The apparent neglect of these schools perpetuated a sense that the 4th Republic’s democratic experiment was trending toward “elite freeloading.”

It was a jarring contrast in a nation where public secondary schools and universities were considered some of the best.

The GBA put forth a powerful argument: the immense investments in Grade A Senior High Schools, predominantly attended by the elite, at the expense of the “cyto” schools, could not be justified.

The chasm between the two extremes of the public education system, where the basic schools struggled while the secondary schools thrived, weighed heavily on the collective conscience of the nation.

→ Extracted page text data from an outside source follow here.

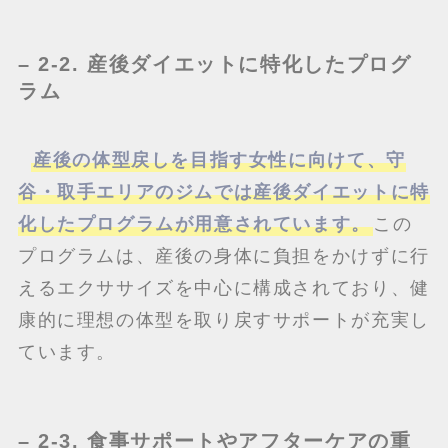
– 2-2. 産後ダイエットに特化したプログ
ラム
産後の体型戻しを目指す女性に向けて、守
谷・取手エリアのジムでは産後ダイエットに特
化したプログラムが用意されています。
この
プログラムは、産後の身体に負担をかけずに行
えるエクササイズを中心に構成されており、健
康的に理想の体型を取り戻すサポートが充実し
ています。
– 2-3. 食事サポートやアフターケアの重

In their call to action, the GBA has urged the government to redirect its focus to the basic school system, the “cytos.”

They have advocated for increased and equitable funding and resources to bridge the gap, improve teaching and learning, and address the dire infrastructure deficit.

Their vision is not just to equip children at the basic level with foundational skills but to create a seamless transition to enjoy the benefits of the free SHS policy.

In doing so, they hoped to uphold the principles of social justice, making public school education accessible to the poor and marginalized in Ghanaian society.

The story was a compelling call to action, a tale of a nation at a crossroads, facing the challenge of delivering true social justice through education.

It was a reminder that the heart of any democracy lay in the equitable distribution of opportunities, particularly within the realm of education, ensuring that no child was left behind.